Este artigo pretende analisar alguns aspectos pertinentes à cooperação internacional em matéria penal, especialmente no tocante ao crime de lavagem de dinheiro.
Lavagem de dinheiro (ou de capitais) pode ser conceituada, em breves linhas, como o “conjunto de operações comerciais ou financeiras que busca a incorporação na economia de cada país, de modo transitório ou permanente, dos recursos, bens e valores que se originam ou se vinculam a crimes antecedentes - narcotráfico, contrabando de armas, corrupção, terrorismo, seqüestro, dentre outros” (SENNA, 2003). Em síntese, é a “conversão, transferência ou dissimulação de valores ou bens de origem criminosa” (TORRES, 2007).

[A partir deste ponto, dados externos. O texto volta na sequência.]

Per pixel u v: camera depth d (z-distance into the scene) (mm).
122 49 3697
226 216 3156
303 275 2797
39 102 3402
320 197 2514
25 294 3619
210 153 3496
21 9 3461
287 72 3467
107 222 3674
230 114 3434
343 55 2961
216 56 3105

Esta prática ilícita, que apenas posteriormente passou a ser tipificada como crime autônomo, teve início provável nos Estados Unidos, em 1920, tendo a máfia italiana e Al Capone como seus precursores. A partir da década de 70, com a expansão dos negócios envolvendo narcotráfico, fonte de grande lucratividade, fortaleceram-se ainda mais as práticas de lavagem de dinheiro (TORRES, 2007).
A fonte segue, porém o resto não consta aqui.